Microsoft Project Silica : Storing Data in Glass
On November 4, the annual Microsoft Ignite conference for developers opened in Orlando, where the software giant made many important announcements. Perhaps the most intriguing among them is Project Silica. This is a very promising conceptual technology for the use of quartz glass for long-term storage. First of all, the idea of using quartz glass for long-term storage of data is not new and development in this direction has been carried out by different companies for a long time. For example, Hitachi offered something similar back in 2011.
Project Silica is the result of Microsoft Azure’s investment in developing new, simple and low-cost storage technologies that are specifically designed for cloud computing models, rather than being based on conventional carriers designed to work in computers and similar devices. And this is just one of many promising ideas from Microsoft Research’s research unit to address Azure’s short- and long-term challenges.
Joining forces, Microsoft and Warner Bros., successfully retained the cult film “Superman” from 1978. The original recording of four bobbins of the film was recorded on a small piece of quartz glass 2 mm thick and the size of 75 to 75 mm. Such a quartz “disk” can hold 75.6 GB of data. This was the first public demonstration of the viability of technology.
Project Silica uses the latest developments in ultra-fast laser optics and artificial intelligence to store data in quartz glass. Project Silica infrared lasers encode data in voxel (three-dimensional pixel equivalents that make up a flat image). Unlike other optical media that store data on the surface of something, Project Silica stores data inside the glass. For example, a piece of glass 2 mm thick may contain more than 100 layers of voxels.
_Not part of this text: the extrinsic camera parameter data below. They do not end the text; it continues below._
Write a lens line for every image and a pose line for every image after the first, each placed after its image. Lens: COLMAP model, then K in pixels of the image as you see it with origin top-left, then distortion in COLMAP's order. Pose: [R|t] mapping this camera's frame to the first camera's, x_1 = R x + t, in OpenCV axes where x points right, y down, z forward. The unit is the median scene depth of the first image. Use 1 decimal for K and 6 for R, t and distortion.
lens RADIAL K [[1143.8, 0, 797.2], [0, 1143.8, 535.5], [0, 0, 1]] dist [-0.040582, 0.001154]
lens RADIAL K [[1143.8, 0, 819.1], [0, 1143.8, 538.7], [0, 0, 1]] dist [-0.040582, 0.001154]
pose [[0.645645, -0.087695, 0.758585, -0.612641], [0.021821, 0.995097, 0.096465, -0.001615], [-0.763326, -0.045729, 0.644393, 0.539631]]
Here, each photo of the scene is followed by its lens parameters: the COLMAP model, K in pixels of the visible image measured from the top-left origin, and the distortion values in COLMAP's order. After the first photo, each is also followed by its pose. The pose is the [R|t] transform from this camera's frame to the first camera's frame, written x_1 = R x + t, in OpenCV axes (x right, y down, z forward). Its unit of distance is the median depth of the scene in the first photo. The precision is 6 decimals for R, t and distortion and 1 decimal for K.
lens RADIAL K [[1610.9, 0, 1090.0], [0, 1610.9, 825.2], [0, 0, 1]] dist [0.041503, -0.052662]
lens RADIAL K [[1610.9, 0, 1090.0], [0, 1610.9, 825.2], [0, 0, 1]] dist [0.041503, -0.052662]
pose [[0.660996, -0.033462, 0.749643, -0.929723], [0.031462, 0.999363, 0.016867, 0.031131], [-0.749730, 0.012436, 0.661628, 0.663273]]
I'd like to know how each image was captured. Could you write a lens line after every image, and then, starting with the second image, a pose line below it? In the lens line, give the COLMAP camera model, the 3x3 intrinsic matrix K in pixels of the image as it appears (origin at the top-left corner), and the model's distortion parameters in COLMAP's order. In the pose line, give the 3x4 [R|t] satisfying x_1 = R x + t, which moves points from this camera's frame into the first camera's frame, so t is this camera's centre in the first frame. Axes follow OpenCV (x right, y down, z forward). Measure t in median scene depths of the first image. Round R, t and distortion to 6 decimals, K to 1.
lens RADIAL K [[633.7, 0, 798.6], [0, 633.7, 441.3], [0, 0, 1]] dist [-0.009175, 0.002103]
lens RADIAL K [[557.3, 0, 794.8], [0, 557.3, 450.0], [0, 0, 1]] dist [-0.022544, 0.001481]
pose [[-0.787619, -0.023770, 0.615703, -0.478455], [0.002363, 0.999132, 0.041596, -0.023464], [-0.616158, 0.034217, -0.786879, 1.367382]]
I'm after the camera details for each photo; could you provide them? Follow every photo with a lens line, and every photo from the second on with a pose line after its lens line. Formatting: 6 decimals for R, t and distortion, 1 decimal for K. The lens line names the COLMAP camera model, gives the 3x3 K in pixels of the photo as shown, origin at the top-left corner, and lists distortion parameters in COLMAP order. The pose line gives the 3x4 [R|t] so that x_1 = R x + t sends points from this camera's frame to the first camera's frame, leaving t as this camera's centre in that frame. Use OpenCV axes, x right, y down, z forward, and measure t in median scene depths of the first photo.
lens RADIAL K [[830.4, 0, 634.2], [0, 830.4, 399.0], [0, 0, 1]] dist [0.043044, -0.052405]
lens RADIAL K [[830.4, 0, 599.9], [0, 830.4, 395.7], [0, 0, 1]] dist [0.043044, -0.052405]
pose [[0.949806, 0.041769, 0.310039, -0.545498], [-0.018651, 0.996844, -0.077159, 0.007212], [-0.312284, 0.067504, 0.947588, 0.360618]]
The data is encoded in each voxel by changing the strength and orientation of intense laser pulses that physically deform the glass. It’s like creating inverted icebergs at a nanoscale level, with depth, size and pattern of grooves.
To read the data, machine learning algorithms decode the patterns that polarized light creates as it passes through glass. Unlike magnetic tape, which must be rewinded to get to the right place, algorithms can quickly turn to any point of the glass square, which allows to reduce the delay in reading the information.
The quartz glass requires neither energy-intensive air conditioning to maintain a constant temperature nor air drainage, thus reducing the impact on the environment with large amounts of storage.
There is still a lot of work to be done to apply the technology on an industrial scale.
The press release said that Microsoft wants to significantly increase the speed of writing and reading data, as well as storage density.